On Translation – Its Challenges and Benefits

Today, I came across the podcast Out Loud (The New Yorker), and an episode where translation was being discussed caught my attention. I started listening (only twenty minutes long) and found it very entertaining. You’ll find the link here: The Challenges of Translation.

Briefly about the episode: Two professional translators are being interviewed and the whole thing turns into a lively and entertaining discussion. One of the main topics covered in this episode is how “untranslatables” can be dealt with in different languages.

Because let’s face it, every professional translator will sooner or later be confronted with “untranslatables”. And, even though these words lack an equivalent in the target language, they still need to be translated in a correct way. This is simply our job as professional language providers. Different aspects of this and concrete examples of tricky words and phrases are also covered in the interview. The book Dictionary of Untranslatables is mentioned several times, which made me so curious that I will probably get hold of it as soon as I have the time.

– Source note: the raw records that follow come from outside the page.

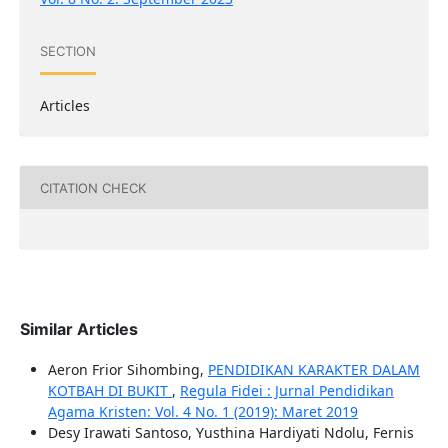
SECTION
Articles
CITATION CHECK
Similar Articles
Aeron Frior Sihombing,
PENDIDIKAN KARAKTER DALAM
KOTBAH DI BUKIT
,
Regula Fidei : Jurnal Pendidikan
Agama Kristen: Vol. 4 No. 1 (2019): Maret 2019
Desy Irawati Santoso, Yusthina Hardiyati Ndolu, Fernis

Translators On Why They Love Translation

When celebrating the international Translation Day last year, nine professional translators were interviewed and asked to describe why they find their profession so stimulating. All nine came up with several interesting aspects of our profession that you will find here:



Many reasons for loving translation


In principle, I agree with all these nine translators, but I thought I would make a list of my own here on the blog. Here it is:

  1. Being an independent translator gives you a lot of freedom to develop your language skills and creativity.
  2. It gives you a global perspective on things.
  3. As a translator, I get to network with colleagues and companies in other countries than my own.
  4. As a translator, you get an insight into very specific topics and industries.

4. Translation keeps your brain alert. Like one of the nine translators mentioned, I think you sometimes can compare it to a jigsaw puzzle or a crossword.